Today as I looked at my website I realized that I forgot to post anything in December, maybe it was all the fresh pow clogging my brain that made me forget to post?

In early December the Rockies got hit by two massive storms and the backcountry skiing was unreal, that is if you could find somewhere that was safe enough to go. The avalanche danger spiked and most skiers stayed in bounds at the resorts.

The first storm came in waves and for the most part it snowed at night followed by blue bird or mostly clear days. The first day we headed up to the Hector South Peak area and ended up skiing two laps of deep pow in the low alpine/high treeline. The next day out we headed to Crowfoot Glades to see how the chutes were skiing but we found more tracks than to our liking. By now the snow was starting to really drop and we decided to dial it back a little and head to Hector South Ridge, less overhead, more trees. We found excellent deep pow conditions and got away with skiing the steeper glades in the area. The trail breaking was now getting difficult (over waist deep in areas) so over the following two days we stuck to Hector South Ridge and South Peak because we could utilize the skin tracks.

On the 9th we finally started to move into more open avalanche terrain but we had to do it slowly and be picky about slope shape and the layers we were finding in isolated features. Our work paid off as we found amazing powder conditions in the various road side gully features in the Hector South Peak zone.

For the next week we set our sights on the similar but larger features found in Apollo Bowl. This area, although skied in the past by locals, was mostly unknown to the larger backcountry skiing community. We set a track up and found perfect powder conditions on most aspects and even in the alpine. There were signs up old avalanches but many of the other isolated featured looked good to go. I ended up skiing there for the next 5 days and this little mostly unknown zone became popular quickly, soon almost every run in the area had tracks in it.

By now the storm had already long ended but the snow was still skiing great. A few days later another big storm was tracking for the Rockies, the “atmospheric river” was on its way.

We first went to check out Bow Summit when the storm first broke. I never like to completely rely on skier compaction but I knew the areas in that zone which had seen steady traffic from even before there was enough snow to really ski on. So off we went, 20-30cm of fresh over compacted tracks, still better than most resort “powder days” and we felt safe too.

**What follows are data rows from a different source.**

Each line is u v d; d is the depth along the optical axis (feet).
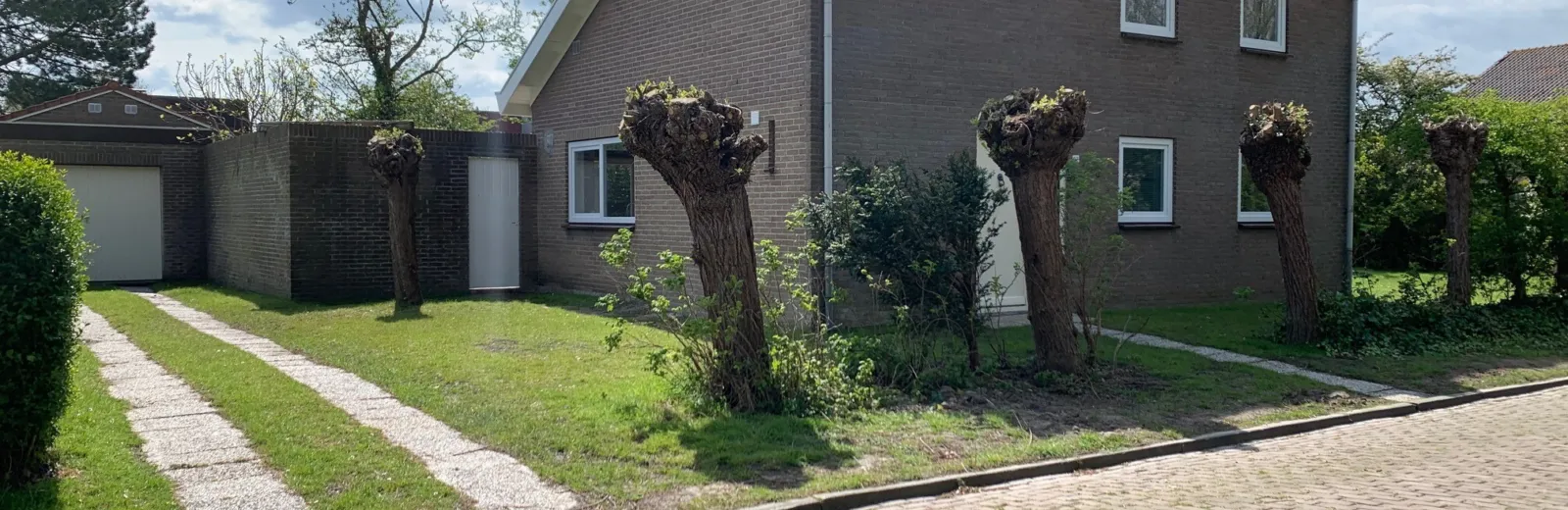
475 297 53.26
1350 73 55.16
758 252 41.47
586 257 53.98
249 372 30.42
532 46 54.60
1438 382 32.81
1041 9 45.42
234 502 18.42
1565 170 45.55
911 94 42.09
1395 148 74.18
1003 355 32.71
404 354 33.78
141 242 66.13
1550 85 121.70
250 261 57.57
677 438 23.06
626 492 19.58
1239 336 40.32
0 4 130.93
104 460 20.40
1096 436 24.77
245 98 87.04
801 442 23.30
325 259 51.83
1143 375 32.19
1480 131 43.45
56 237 18.70
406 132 49.80
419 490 19.29
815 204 35.40
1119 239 34.58
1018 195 30.83
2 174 18.29
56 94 132.46
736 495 19.53
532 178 57.98
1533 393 32.40
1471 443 25.35
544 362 32.30
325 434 23.13
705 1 45.37
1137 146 48.78
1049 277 30.63
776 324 27.76
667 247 48.24
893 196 33.14
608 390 27.78
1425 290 42.73
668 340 36.63
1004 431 25.21
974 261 32.40
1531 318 43.62
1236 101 51.65
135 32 138.72
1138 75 48.37
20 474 18.67
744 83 43.37
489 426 23.94
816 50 40.01
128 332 40.04
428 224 54.90
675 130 25.12
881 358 29.45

After shoveling over a meter of snow out of my driveway we set our sights back to the glade areas of Hector South Ridge. We were not disappointed and found excellent turns in the trees. On the second day half of our party decided to push into the alpine, finding good snow but also spicy conditions. They ended up remote triggering large size 2 avalanches at treeline. Luckily no one was caught and everyone made it home safe.

After it’s all said and done the storms provided us with 15 days of deep unreal powder skiing conditions. We had to work up to larger terrain and figure out the isolated pockets that made sense to get into. The trail breaking was tough but 100% worth it. I even got called out for “promoting” backcountry skiing during a high danger rating on IG! All in all one of the best Decembers for Rockies backcountry that I can remember.